[Opening SOURCE MATERIAL section]
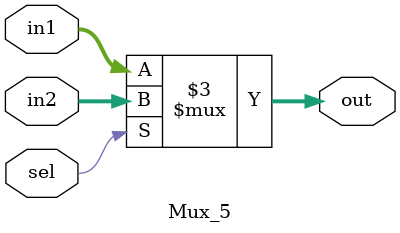
<source format=v>
module Mux_32(out,sel,in1,in2);
    output reg [0:31] out;
    input wire sel;
    input wire [0:31] in1;
    input wire [0:31] in2;
    always @(sel) begin
        if (sel)
            out = in2;
        else 
            out = in1;
    end
endmodule

module Mux_32_2(out,sel,in1,in2);
    output wire [0:31] out;
    input wire sel;
    input wire [0:31] in1;
    input wire [0:31] in2;
    assign out = (sel == 0) ? in1 : in2; 
endmodule


module Mux_5(out,sel,in1,in2);
    output reg [0:4] out;
    input wire sel;
    input wire [0:4] in1;
    input wire [0:4] in2;
    always @(sel) begin
        if (sel)
            out = in2;
        else 
            out = in1;
    end
endmodule
</source>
[Closing SOURCE MATERIAL section]
▶ [TASK]:
Output all the records above exactly, but without their images.

▶ [OUTPUT FOR THIS TASK]:
<source format=v>
module Mux_32(out,sel,in1,in2);
    output reg [0:31] out;
    input wire sel;
    input wire [0:31] in1;
    input wire [0:31] in2;
    always @(sel) begin
        if (sel)
            out = in2;
        else 
            out = in1;
    end
endmodule

module Mux_32_2(out,sel,in1,in2);
    output wire [0:31] out;
    input wire sel;
    input wire [0:31] in1;
    input wire [0:31] in2;
    assign out = (sel == 0) ? in1 : in2; 
endmodule


module Mux_5(out,sel,in1,in2);
    output reg [0:4] out;
    input wire sel;
    input wire [0:4] in1;
    input wire [0:4] in2;
    always @(sel) begin
        if (sel)
            out = in2;
        else 
            out = in1;
    end
endmodule
</source>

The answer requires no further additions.